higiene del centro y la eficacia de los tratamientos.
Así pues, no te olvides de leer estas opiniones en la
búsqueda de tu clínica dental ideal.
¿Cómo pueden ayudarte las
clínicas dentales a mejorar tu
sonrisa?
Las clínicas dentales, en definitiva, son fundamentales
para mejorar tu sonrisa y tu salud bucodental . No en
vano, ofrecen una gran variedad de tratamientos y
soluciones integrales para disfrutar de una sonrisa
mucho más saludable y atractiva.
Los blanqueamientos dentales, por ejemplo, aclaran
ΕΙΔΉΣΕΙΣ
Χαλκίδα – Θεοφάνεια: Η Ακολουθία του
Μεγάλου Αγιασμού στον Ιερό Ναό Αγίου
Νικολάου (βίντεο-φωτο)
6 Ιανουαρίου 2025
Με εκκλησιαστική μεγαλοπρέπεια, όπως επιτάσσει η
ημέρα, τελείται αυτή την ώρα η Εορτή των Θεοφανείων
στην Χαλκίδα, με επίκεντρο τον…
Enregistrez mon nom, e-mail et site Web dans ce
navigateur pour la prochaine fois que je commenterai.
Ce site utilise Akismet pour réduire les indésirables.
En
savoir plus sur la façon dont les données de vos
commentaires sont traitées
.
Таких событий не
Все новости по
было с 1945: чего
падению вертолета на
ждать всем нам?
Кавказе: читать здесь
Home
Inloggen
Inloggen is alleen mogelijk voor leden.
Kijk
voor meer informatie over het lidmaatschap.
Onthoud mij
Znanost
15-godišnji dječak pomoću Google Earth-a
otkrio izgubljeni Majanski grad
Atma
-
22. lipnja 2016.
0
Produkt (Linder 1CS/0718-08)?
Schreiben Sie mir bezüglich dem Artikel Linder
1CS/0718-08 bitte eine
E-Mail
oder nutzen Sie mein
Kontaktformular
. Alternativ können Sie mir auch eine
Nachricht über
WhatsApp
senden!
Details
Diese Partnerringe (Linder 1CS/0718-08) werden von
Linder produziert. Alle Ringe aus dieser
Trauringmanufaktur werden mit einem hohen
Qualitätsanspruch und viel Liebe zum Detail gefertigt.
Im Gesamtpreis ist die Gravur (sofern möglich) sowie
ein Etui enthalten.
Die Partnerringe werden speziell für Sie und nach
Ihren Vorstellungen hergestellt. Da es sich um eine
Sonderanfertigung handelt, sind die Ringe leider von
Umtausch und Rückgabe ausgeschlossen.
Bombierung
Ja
______
Activity: Rewrite these lines so that "Partnerringe" becomes "Eheringe" each time it appears, with nothing else changed.

Result of this task:
higiene del centro y la eficacia de los tratamientos.
Así pues, no te olvides de leer estas opiniones en la
búsqueda de tu clínica dental ideal.
¿Cómo pueden ayudarte las
clínicas dentales a mejorar tu
sonrisa?
Las clínicas dentales, en definitiva, son fundamentales
para mejorar tu sonrisa y tu salud bucodental . No en
vano, ofrecen una gran variedad de tratamientos y
soluciones integrales para disfrutar de una sonrisa
mucho más saludable y atractiva.
Los blanqueamientos dentales, por ejemplo, aclaran
ΕΙΔΉΣΕΙΣ
Χαλκίδα – Θεοφάνεια: Η Ακολουθία του
Μεγάλου Αγιασμού στον Ιερό Ναό Αγίου
Νικολάου (βίντεο-φωτο)
6 Ιανουαρίου 2025
Με εκκλησιαστική μεγαλοπρέπεια, όπως επιτάσσει η
ημέρα, τελείται αυτή την ώρα η Εορτή των Θεοφανείων
στην Χαλκίδα, με επίκεντρο τον…
Enregistrez mon nom, e-mail et site Web dans ce
navigateur pour la prochaine fois que je commenterai.
Ce site utilise Akismet pour réduire les indésirables.
En
savoir plus sur la façon dont les données de vos
commentaires sont traitées
.
Таких событий не
Все новости по
было с 1945: чего
падению вертолета на
ждать всем нам?
Кавказе: читать здесь
Home
Inloggen
Inloggen is alleen mogelijk voor leden.
Kijk
voor meer informatie over het lidmaatschap.
Onthoud mij
Znanost
15-godišnji dječak pomoću Google Earth-a
otkrio izgubljeni Majanski grad
Atma
-
22. lipnja 2016.
0
Produkt (Linder 1CS/0718-08)?
Schreiben Sie mir bezüglich dem Artikel Linder
1CS/0718-08 bitte eine
E-Mail
oder nutzen Sie mein
Kontaktformular
. Alternativ können Sie mir auch eine
Nachricht über
WhatsApp
senden!
Details
Diese Eheringe (Linder 1CS/0718-08) werden von
Linder produziert. Alle Ringe aus dieser
Trauringmanufaktur werden mit einem hohen
Qualitätsanspruch und viel Liebe zum Detail gefertigt.
Im Gesamtpreis ist die Gravur (sofern möglich) sowie
ein Etui enthalten.
Die Eheringe werden speziell für Sie und nach
Ihren Vorstellungen hergestellt. Da es sich um eine
Sonderanfertigung handelt, sind die Ringe leider von
Umtausch und Rückgabe ausgeschlossen.
Bombierung
Ja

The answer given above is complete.